RE: Gone way OT: Windows 7 On TechNet Now

2009-01-09 Thread Steve Burkett
Annnd the Microsoft servers are down


http://www.microsoft.com/windows/windows-7/

http://windowsteamblog.com/blogs/windows7/archive/2009/01/07/information
-on-downloading-and-installing-windows-7-beta.aspx



-Original Message-
From: Ziots, Edward [mailto:ezi...@lifespan.org] 
Sent: 09 January 2009 13:56
To: NT System Admin Issues
Subject: RE: Gone way OT: Windows 7 On TechNet Now

Its basically Vista SP3.. and you expected something different? 

Z

Edward E. Ziots
Network Engineer
Lifespan Organization
Email: ezi...@lifespan.org
Phone: 401-639-3505
MCSE, MCP+I, ME, CCA, Security +, Network +
-Original Message-
From: John Hornbuckle [mailto:john.hornbuc...@taylor.k12.fl.us] 
Sent: Friday, January 09, 2009 8:25 AM
To: NT System Admin Issues
Subject: RE: Gone way OT: Windows 7 On TechNet Now

Windows 7 isn't revolutionary, from what I can tell; it's Vista,
tweaked.

And as you say, Vista isn't nearly as bad as the FUD-spreaders would
have people believe. I've been using it every day for two years now on
my home desktop, my work desktop, and my laptop. I just don't have
problems with it.

The kicker is that Win7 won't make much difference in regards to two of
the biggest complaints people had about Vista: application compatibility
and driver compatibility. It may be a little better on the app front,
but I don't expect anything radical. And as for drivers, I'm not aware
of any difference at all in Win7 that would make older devices work
better with it. If your device didn't work with Vista, it ain't gonna
work with Win7.

What has really disappointed me in the Vista fiasco was that IT
professionals were just as guilty--maybe even more so--of spreading FUD
about Vista as laypeople were. I would expect ordinary consumers to get
confused, or the media to jump on a bandwagon without really
understanding the subject. But IT pros should know better. Many of the
rants I've seen have come from IT people who clearly hadn't really spent
much time using Vista, or didn't really understand enough about how it
worked to see its advantages over XP, or were just plain unwilling to
learn something new.



John Hornbuckle
MIS Department
Taylor County School District
318 North Clark Street
Perry, FL 32347

www.taylor.k12.fl.us




-Original Message-
From: Sam Cayze [mailto:sam.ca...@rollouts.com] 
Sent: Thursday, January 08, 2009 5:19 PM
To: NT System Admin Issues
Subject: Gone way OT: Windows 7 On TechNet Now

Ok, since we are on the subject...

This has been irking me lately, I need to get it off my chest!

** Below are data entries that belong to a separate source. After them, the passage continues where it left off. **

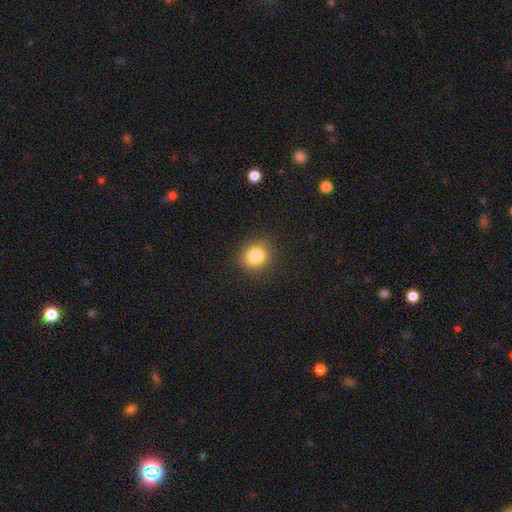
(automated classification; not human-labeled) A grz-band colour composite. It shows a smooth galaxy with no disk features (84%) that is round (78%). Merging: none (85%).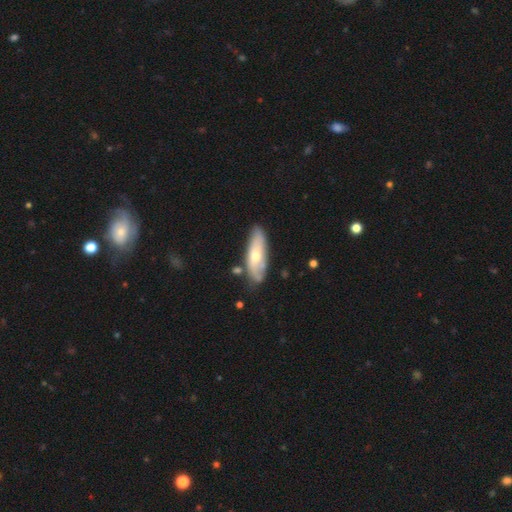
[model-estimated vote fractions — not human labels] This is possibly a smooth galaxy (50%). Merging: likely none (69%).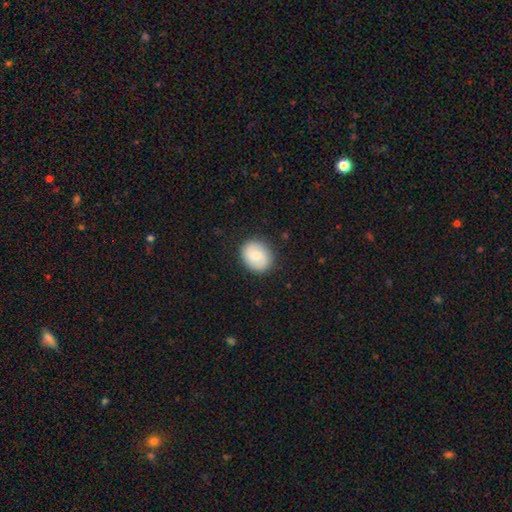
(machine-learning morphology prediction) A smooth galaxy with no disk features (65%) that is round (61%).

Vote fractions:
- Smooth or featured? smooth: 65% / featured or disk: 28% / star or artifact: 7%
- How rounded? round: 61% / in between: 38% / cigar-shaped: 1%
- Merging? none: 87% / minor disturbance: 10% / major disturbance: 3% / merger: 1%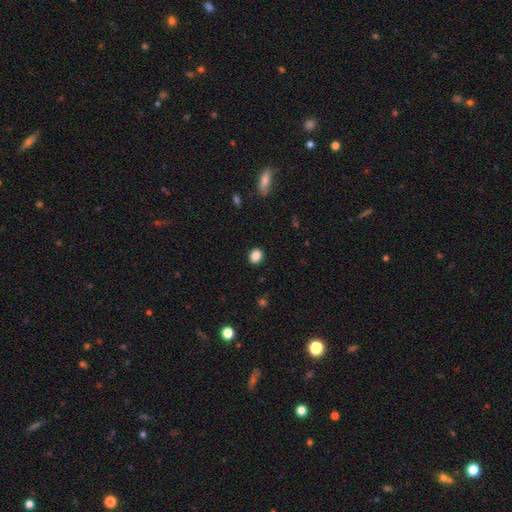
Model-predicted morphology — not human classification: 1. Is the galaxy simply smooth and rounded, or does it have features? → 87% smooth, 9% star or artifact, 4% featured or disk.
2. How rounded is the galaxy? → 58% round, 41% in between, 1% cigar-shaped.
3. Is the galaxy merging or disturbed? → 91% none, 6% minor disturbance, 2% major disturbance, 1% merger.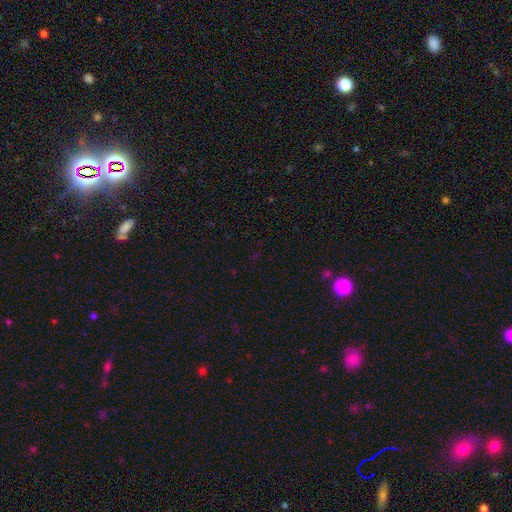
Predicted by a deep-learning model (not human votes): Smooth or featured?
  - star or artifact: 70% *
  - smooth: 22%
  - featured or disk: 8%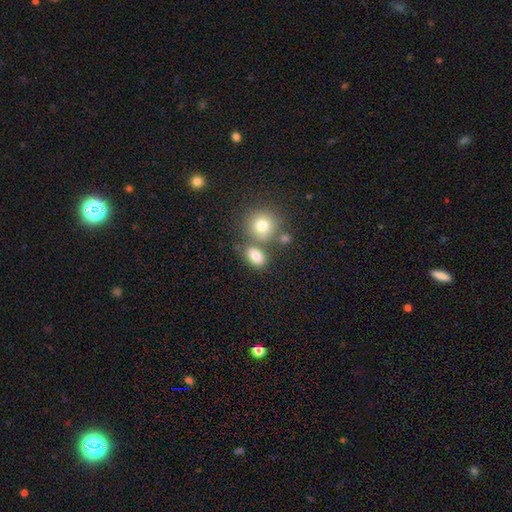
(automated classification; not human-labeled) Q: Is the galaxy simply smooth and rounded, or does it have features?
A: smooth — 79%.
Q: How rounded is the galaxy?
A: in between — 72%.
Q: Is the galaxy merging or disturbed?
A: none — 61%.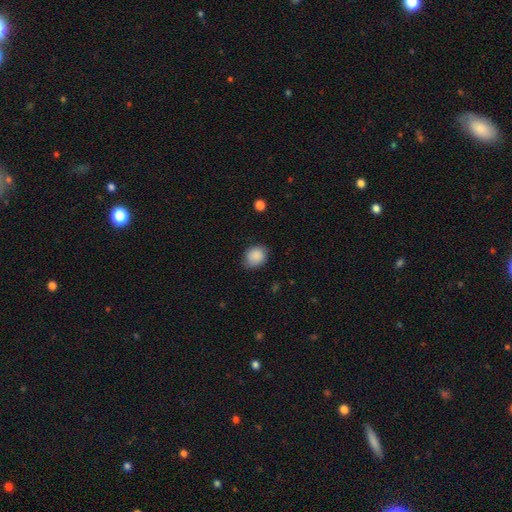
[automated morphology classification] Overall: smooth (88%). How rounded: round (59%; in between 40%). Merging: none (76%).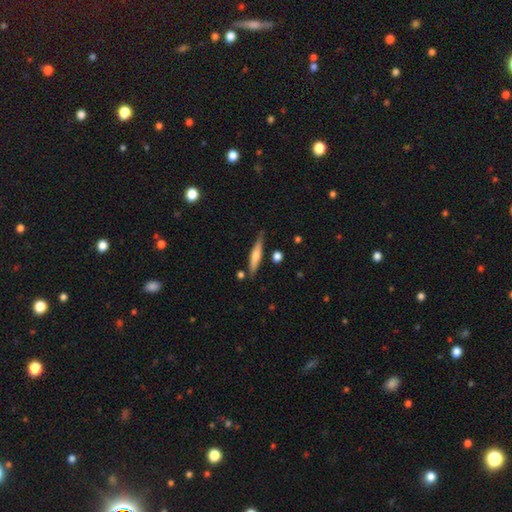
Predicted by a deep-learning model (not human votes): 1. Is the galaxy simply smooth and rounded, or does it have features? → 56% smooth, 39% featured or disk, 6% star or artifact.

I have been highly skeptical of all the rave reviews of 7 so far. 

There seems to be this wonderful wave of hope around 7 in the
blogosphere, touting 7 is better than Vista.  But Vista kinda of had
terrible press, and everyone was convinced it was the next ME.  In
actually, it wasn't.  Vista is great.  It had it SP0 bumps for sure, but
Vista in general was much better that I think the press made it out to
be. 

Everyone is jumping in joy that 7 boots faster than Vista, more stable,
etc, etc.  Big Whoop.  IMO, IT BETTER be faster and more stable!  This
is not a feature, this is a EXPECTATION.  Better stability?  Again, not
a bonus feature, it's an expectation.  New versions should NEVER be
slower, especially with the crazy pace of hardware advancements.  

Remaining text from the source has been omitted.